Attributes Developed

C - Cognitive/analytical

K - Subject knowledge

T - Transferable skills

P - Professional/Practical skills

Methods of Teaching / Learning

The learning and teaching strategy is designed to:

introduce the design and analysis principles of control and vibrations systems through theory with worked examples. This is delivered principally through lectures, captured content and tutorial classes, and includes a coursework involving control design and vibration system analysis.

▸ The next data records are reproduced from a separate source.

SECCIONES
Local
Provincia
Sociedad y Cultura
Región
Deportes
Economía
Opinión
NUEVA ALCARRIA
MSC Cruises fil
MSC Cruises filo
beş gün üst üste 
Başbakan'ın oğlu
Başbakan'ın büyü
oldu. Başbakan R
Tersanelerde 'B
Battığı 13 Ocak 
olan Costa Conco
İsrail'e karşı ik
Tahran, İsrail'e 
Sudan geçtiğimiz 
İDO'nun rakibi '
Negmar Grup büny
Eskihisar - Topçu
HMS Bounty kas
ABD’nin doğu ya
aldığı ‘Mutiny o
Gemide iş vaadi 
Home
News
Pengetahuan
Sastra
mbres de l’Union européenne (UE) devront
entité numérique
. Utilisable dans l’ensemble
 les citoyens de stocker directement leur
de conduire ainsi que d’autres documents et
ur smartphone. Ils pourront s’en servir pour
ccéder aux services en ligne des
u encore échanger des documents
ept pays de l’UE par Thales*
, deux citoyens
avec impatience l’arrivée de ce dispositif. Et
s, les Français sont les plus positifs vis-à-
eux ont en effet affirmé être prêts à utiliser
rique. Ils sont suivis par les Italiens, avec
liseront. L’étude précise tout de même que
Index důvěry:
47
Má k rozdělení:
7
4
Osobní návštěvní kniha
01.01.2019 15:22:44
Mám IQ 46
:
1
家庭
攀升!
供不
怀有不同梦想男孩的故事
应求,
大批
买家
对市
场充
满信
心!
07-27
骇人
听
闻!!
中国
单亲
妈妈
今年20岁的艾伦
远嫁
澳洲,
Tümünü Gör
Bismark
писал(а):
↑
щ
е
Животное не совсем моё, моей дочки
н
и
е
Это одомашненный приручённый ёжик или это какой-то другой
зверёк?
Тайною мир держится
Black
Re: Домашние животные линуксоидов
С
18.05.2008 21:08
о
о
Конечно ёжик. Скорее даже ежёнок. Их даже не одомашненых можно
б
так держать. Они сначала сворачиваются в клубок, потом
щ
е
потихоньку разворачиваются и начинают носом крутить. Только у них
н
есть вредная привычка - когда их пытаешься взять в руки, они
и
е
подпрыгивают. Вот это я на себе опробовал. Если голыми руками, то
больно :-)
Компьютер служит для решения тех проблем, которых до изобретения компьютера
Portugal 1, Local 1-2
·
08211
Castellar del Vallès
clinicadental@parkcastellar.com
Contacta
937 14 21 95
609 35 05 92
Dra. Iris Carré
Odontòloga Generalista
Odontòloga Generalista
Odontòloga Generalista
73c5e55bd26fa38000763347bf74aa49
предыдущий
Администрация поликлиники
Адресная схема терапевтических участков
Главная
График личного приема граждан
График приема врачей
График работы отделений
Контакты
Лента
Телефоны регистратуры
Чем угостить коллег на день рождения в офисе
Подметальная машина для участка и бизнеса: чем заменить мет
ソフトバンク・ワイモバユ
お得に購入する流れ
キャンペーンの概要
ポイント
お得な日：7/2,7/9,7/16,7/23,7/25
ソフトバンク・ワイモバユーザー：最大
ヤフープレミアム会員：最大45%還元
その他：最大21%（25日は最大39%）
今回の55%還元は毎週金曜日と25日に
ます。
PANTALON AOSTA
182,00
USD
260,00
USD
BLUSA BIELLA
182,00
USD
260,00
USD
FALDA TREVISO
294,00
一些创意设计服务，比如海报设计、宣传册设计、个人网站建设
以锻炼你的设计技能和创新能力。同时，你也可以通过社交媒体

The learning and teaching methods include:


  • Lectures and captured content

  • Tutorials (in groups)



 

 

Indicated Lecture Hours (which may also include seminars, tutorials, workshops and other contact time) are approximate and may include in-class tests where one or more of these are an assessment on the module. In-class tests are scheduled/organised separately to taught content and will be published on to student personal timetables, where they apply to taken modules, as soon as they are finalised by central administration. This will usually be after the initial publication of the teaching timetable for the relevant semester.

Reading list

https://readinglists.surrey.ac.uk
Upon accessing the reading list, please search for the module using the module code: ENG3166

Programmes this module appears in

Programme Semester Classification Qualifying conditions
Mechanical Engineering MEng 2 Optional A weighted aggregate mark of 40% is required to pass the module
Automotive Engineering MEng 2 Optional A weighted aggregate mark of 40% is required to pass the module
Automotive Engineering (Dual degree with HIT) BEng (Hons) 2 Compulsory A weighted aggregate mark of 40% is required to pass the module
Mechanical Engineering BEng (Hons) 2 Optional A weighted aggregate mark of 40% is required to pass the module
Automotive Engineering BEng (Hons) 2 Optional A weighted aggregate mark of 40% is required to pass the module

Please note that the information detailed within this record is accurate at the time of publishing and may be subject to change. This record contains information for the most up to date version of the programme / module for the 2022/3 academic year.